Lula-institutoRecentemente, o ex-presidente Lula surpreendeu muita gente ao reconhecer publicamente que o PT envelheceu, que os petistas agora só pensam em cargos e que o partido perdeu “um pouco” da sua utopia (ver aqui).

No entanto, o súbito ataque de sinceridade de Lula não é nenhuma novidade. Por trás de tais críticas ao partido esconde-se sempre o objetivo de autopreservação de Lula.

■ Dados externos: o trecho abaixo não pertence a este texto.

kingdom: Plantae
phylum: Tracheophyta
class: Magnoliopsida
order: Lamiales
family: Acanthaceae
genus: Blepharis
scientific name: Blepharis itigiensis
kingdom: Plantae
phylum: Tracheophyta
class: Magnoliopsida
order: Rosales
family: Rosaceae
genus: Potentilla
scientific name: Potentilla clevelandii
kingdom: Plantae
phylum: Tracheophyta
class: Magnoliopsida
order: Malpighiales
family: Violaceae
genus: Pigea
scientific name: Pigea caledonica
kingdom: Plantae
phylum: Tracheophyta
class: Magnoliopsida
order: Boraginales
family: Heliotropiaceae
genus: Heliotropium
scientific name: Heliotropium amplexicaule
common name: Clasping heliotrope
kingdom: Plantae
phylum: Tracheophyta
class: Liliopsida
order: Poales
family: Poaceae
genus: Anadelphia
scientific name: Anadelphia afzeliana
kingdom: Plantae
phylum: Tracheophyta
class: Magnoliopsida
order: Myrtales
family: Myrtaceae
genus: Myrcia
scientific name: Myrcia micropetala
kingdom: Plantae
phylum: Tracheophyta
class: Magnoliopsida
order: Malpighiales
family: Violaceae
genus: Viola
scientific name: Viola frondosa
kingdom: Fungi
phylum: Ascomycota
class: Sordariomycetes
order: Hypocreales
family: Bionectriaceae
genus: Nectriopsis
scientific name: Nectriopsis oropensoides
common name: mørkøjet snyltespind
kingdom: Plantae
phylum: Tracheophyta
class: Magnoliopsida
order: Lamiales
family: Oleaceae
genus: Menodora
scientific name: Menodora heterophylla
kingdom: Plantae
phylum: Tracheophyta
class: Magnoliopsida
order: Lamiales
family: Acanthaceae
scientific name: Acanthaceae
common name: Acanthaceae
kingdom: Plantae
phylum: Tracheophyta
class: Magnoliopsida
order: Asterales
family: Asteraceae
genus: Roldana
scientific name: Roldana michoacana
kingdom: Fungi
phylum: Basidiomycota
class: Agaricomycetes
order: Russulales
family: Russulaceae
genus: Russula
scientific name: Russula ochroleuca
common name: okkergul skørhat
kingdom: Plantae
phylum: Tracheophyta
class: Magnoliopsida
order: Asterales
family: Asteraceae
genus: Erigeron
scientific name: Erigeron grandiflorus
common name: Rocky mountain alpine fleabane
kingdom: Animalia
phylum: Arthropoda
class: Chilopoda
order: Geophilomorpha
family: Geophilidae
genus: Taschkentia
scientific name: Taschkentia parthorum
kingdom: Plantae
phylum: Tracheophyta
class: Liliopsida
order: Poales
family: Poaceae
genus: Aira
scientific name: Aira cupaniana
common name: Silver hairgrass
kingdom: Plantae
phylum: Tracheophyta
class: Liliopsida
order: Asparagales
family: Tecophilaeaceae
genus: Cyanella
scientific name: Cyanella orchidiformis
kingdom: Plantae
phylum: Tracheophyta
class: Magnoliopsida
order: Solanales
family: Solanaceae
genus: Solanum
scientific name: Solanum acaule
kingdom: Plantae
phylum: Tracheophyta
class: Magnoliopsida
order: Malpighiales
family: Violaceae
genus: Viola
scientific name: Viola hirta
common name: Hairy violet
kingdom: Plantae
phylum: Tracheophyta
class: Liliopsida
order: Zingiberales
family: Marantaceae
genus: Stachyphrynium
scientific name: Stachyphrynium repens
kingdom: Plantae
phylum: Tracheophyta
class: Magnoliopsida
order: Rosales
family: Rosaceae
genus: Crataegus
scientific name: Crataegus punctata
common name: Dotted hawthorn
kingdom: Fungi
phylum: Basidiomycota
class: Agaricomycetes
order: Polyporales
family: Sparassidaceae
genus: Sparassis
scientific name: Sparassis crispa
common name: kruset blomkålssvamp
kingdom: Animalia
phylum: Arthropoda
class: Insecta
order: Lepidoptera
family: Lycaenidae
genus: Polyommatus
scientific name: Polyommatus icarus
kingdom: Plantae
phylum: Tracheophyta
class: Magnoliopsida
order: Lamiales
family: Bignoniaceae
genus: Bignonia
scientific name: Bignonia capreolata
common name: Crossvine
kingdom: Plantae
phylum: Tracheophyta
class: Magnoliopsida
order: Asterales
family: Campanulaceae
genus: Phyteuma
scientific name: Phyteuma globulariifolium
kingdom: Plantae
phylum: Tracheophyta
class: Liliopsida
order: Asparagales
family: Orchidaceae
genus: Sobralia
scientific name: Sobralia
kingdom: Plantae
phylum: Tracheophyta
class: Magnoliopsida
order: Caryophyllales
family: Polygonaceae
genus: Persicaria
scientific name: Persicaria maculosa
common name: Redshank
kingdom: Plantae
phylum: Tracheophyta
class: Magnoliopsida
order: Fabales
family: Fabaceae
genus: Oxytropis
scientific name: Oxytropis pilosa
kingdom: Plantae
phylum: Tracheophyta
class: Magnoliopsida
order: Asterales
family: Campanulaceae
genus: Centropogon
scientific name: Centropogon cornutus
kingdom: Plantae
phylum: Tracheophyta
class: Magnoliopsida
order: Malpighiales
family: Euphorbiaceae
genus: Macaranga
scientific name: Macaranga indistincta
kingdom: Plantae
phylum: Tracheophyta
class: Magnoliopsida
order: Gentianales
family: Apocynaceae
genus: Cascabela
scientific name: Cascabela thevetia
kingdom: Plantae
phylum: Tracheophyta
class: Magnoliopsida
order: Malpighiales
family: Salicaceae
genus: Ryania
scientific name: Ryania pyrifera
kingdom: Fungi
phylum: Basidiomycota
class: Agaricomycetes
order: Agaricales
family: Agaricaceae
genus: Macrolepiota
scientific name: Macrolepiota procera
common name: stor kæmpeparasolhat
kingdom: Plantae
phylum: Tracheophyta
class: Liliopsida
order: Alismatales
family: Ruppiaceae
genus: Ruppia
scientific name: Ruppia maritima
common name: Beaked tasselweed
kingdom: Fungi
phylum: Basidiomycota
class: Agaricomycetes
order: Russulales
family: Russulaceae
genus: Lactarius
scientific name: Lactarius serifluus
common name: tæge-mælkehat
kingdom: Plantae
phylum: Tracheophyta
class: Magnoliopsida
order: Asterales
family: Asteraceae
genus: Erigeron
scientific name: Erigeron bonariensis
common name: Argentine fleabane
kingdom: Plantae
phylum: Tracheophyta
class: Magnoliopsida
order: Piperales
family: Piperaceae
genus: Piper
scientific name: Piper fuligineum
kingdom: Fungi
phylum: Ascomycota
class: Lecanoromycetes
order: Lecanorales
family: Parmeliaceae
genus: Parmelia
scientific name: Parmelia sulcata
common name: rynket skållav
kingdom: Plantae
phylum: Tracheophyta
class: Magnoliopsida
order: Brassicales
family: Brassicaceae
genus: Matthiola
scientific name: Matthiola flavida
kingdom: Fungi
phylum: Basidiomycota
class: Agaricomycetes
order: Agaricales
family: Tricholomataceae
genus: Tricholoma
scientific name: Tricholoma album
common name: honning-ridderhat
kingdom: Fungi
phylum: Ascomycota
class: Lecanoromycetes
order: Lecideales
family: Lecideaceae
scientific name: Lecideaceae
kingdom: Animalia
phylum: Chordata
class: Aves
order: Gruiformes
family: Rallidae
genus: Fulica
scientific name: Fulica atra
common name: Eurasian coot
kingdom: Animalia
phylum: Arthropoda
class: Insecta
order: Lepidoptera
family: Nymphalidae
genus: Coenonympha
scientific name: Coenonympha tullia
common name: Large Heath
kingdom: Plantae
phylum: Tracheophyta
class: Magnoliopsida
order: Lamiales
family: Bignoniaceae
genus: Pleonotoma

Como sempre, ele está acima de tudo, inclusive do PT. Foi assim no Mensalão, quando veio a público dizer-se traído por alguns companheiros; foi assim na tentativa frustrada de forjar um dossiê para incriminar José Serra, quando Lula minimizou o caso, jogando toda a culpa para alguns “aloprados” do partido; foi assim nos protestos de junho de 2013, quando Lula veio a público posar de “defensor da política” como se este ente abstrato fosse o grande alvo dos protestos; e tem sido assim desde que o partido mergulhou de vez na pior crise de sua história com as revelações do escândalo do Petrolão.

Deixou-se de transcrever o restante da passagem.